From a theoretical perspective these results have relevant implications. In fact, as mentioned in the introduction, two models have been proposed to explain the false memory effect with the DRM paradigm: the Activation/Monitoring Theory and the Fuzzy Trace Theory. Both the AMT and the FTT assume that true and false memories are phenomenologically similar but can be differentiated by the conceptualization of the underlying memory traces. That is, in the FTT the underlying representations of true and false memories should be different, while in the AMT the false memory trace should be equivalent. In this perspective, our results on activation level of memory traces support the idea that the true and false memories traces are equivalent, as hypothesized by the AMT. On the contrary, if false memories consisted purely of gist traces, as suggested by the FTT, it would be unlikely that such effects would consistently emerge.

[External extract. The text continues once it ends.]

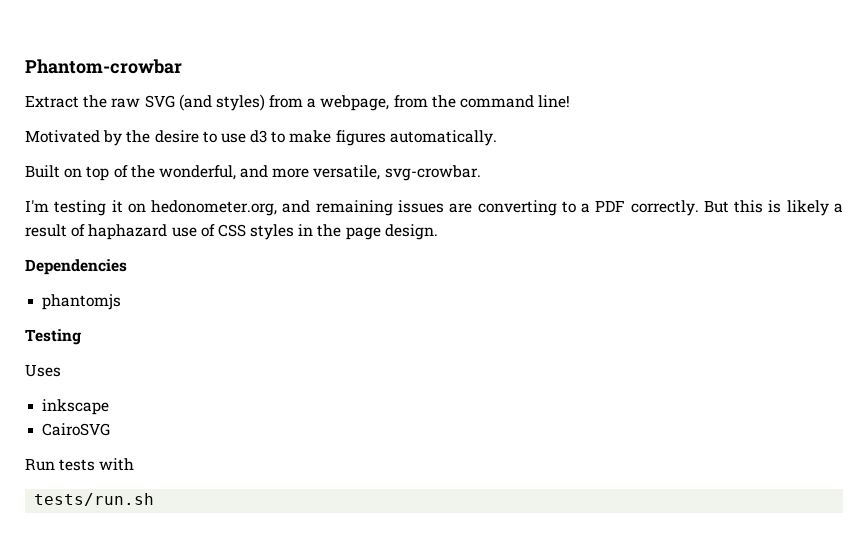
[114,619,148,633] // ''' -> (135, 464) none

In conclusion we can affirm that the overall results seem to support the hypothesis the false memories trace becomes an additive trace that is integrated into the episodic memory, with the same features of true memories (Reder, Donavos, & Erickson, 2002; Roediger, McDermott, Pisoni & Gallo, 2004). This effect can be accounted by the combination of the associative processes active during the encoding phase and by the effect of the encoding specificity principle (Tulving & Thomson 1973). In this sense, in line with the AMT, we believe that the activation of the CI during the episodic experience makes it a good candidate for a false recall or recognition. The current results therefore echo the ideas initially proposed by Jacoby and colleagues in raising the intriguing possibility that processes occurring outside our conscious awareness can be an important determinant of false memory creation (Cotel, Gallo & Seamon, 2008).